2. What if “a little resolution improvement” is not enough? In case a broad field is required, there is
a confocal-based superresolution microscopy: Stimulated emission depletion (STED) microscopy.
Alternatively, we can increase the size of our sample. How? Let’s discuss principles of expansion
microscopy (ExM) and see deserved details with standard microscopes.

3. Still more’s wanted! Can I see individual biomolecules forming a fine three-dimensional structure
inside a cell? Single molecule fluorescence, single molecule localisation microscopy (SMLM; PALM,
dSTORM, dTRABI), interferometric scattering (iSCAT) microscopy. Photoconversion, photoactivation
and photoswitches.

4. Can we follow molecular interactions directly in living cells? What about monitoring cellular
environment? Főrster (fluorescence) resonance energy transfer (FRET), anisotropy, fluorescence
lifetime and ratiometric imaging. Imaging Flow Cytometry.
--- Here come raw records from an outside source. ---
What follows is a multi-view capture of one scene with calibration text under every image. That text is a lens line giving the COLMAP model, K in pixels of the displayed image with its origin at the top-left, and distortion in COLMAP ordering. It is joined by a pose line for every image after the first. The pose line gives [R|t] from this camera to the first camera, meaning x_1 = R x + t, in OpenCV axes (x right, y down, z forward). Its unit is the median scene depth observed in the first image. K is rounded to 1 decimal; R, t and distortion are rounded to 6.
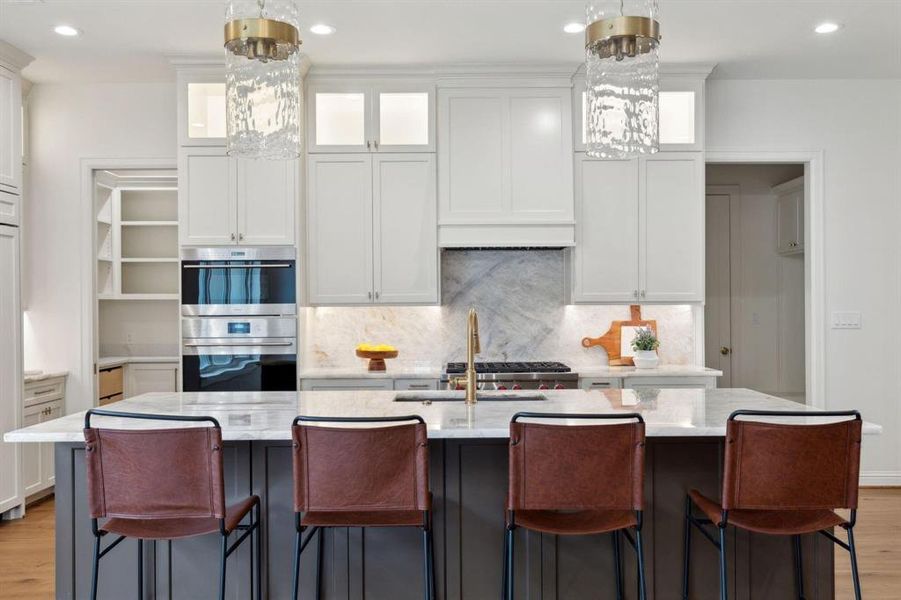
lens RADIAL K [[860.1, 0, 451.7], [0, 860.1, 319.6], [0, 0, 1]] dist [0.008725, 0.000000]
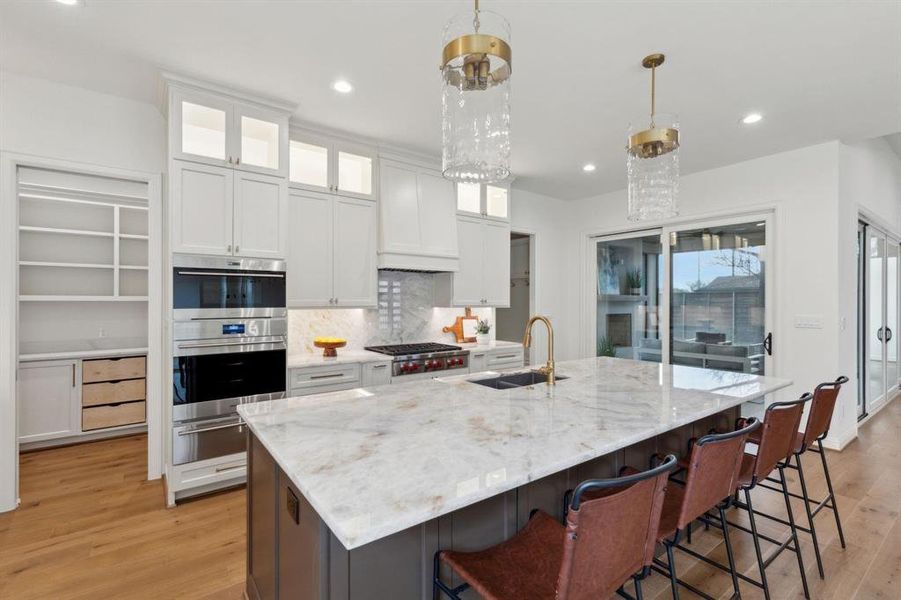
lens RADIAL K [[410.7, 0, 446.9], [0, 410.7, 301.9], [0, 0, 1]] dist [0.003891, 0.001960]
pose [[0.804877, 0.004470, 0.593424, -0.323979], [0.006528, 0.999844, -0.016386, -0.014819], [-0.593405, 0.017063, 0.804723, 0.377171]]
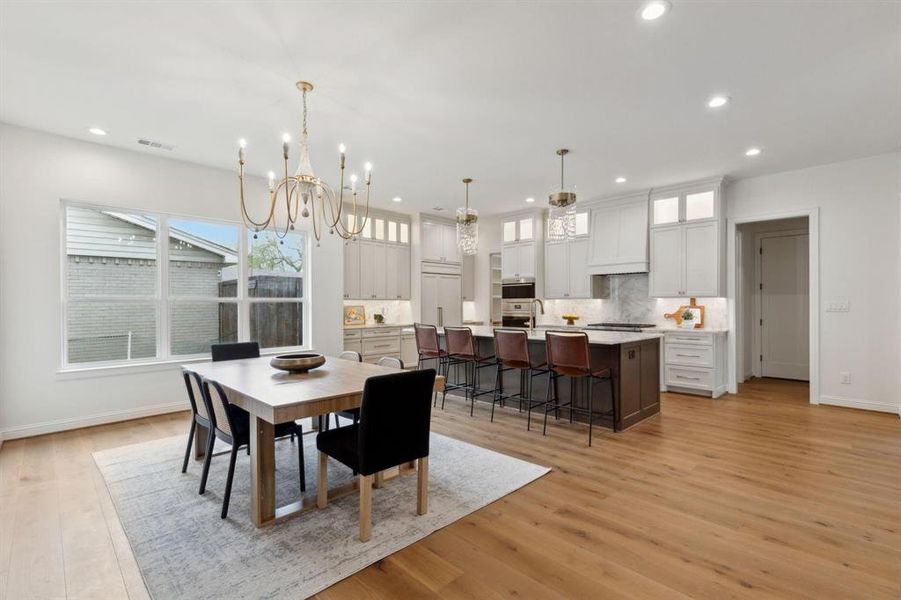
lens RADIAL K [[410.7, 0, 451.6], [0, 410.7, 307.1], [0, 0, 1]] dist [0.003891, 0.001960]
pose [[0.708117, 0.007886, -0.706051, 0.521445], [-0.015466, 0.999871, -0.004344, 0.018449], [0.705926, 0.013996, 0.708147, -0.104611]]
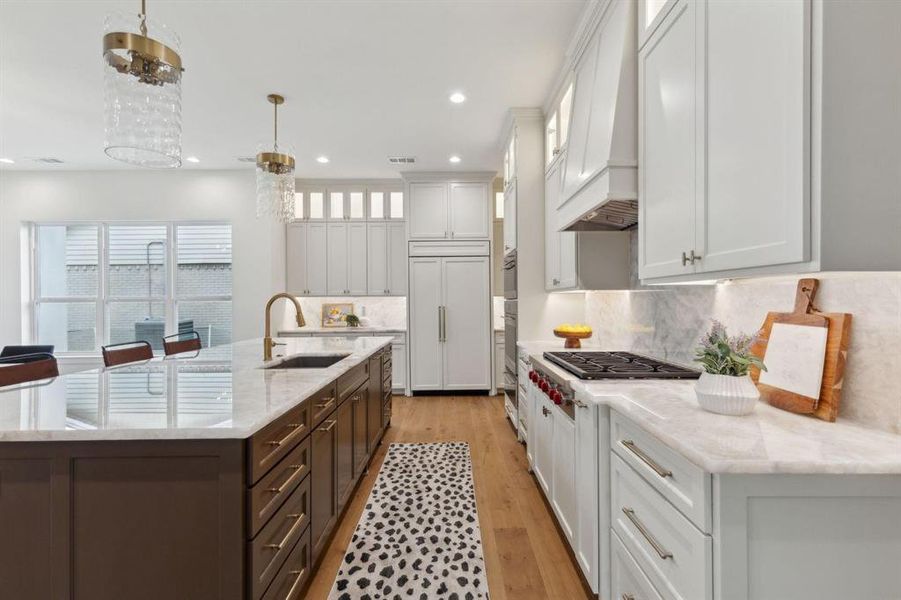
lens RADIAL K [[414.7, 0, 448.5], [0, 414.7, 300.3], [0, 0, 1]] dist [0.018863, -0.002329]
pose [[0.001872, 0.006399, -0.999978, 0.460438], [-0.012314, 0.999904, 0.006376, -0.005144], [0.999922, 0.012301, 0.001950, 0.841525]]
5. Static snapshots are boring. Can I track individual molecules inside a cell? Dynamics of molecules
in the cytosol, on fibres (the cytoskeleton) and in membranes. Fluorescence recovery after
photobleaching (FRAP + variants), fluorescence (cross-)correlation spectroscopy (F(C)CS) and single
particle tracking.

6. Structural details visualised by electron microscopes are amazing. How can I get molecular
specificity with these methods? Specific labelling for the EM (immuno-gold, APEX, APEX-gold).
CryoFM. Correlated light and electron microscopy (CLEM).

7. A bull is a powerful animal. However, can a cell exert a force? Does tumour environment differ
from normal tissues? Measuring mechanical forces in cells. Tissue stiffness. Tricks and tips. Atomic
force microscopy, optical tweezers, nanopillars, Brillouin microscopy, …

8. Can we image specific atoms, ions, bonds, structures? Chemical specificity by Raman Spectroscopy, CARS, EDS/EDX (EM mode), pH/ion imaging/voltage
imaging.

9. How to get my sample ready to win ‘Imaging contest’? It must be bright, colourful and artifact
free? Advanced labelling methods: 30 colour microscopy (antibody exchange), DNA-PAINT for
labelling without antibodies and ligands, biorthogonal (direct) labelling of molecules, …

Entry requirements

Last update: Mgr. Aleš Benda, Ph.D. (14.10.2018)

The lectures will be taught in English.

Prerequisite:

Biologie buňky (Biology of the cell) - MB150P31(E)

Recommended:

Fluorescenční mikroskopie v buněčné biologii (Fluorescence microscopy of cells) - MB151P96

Landmarks/Milestones of Cell Biology - MBCPLUS002

Registration requirements

Last update: Mgr. Aleš Benda, Ph.D. (14.10.2018)

The course is designed for Master and PhD students.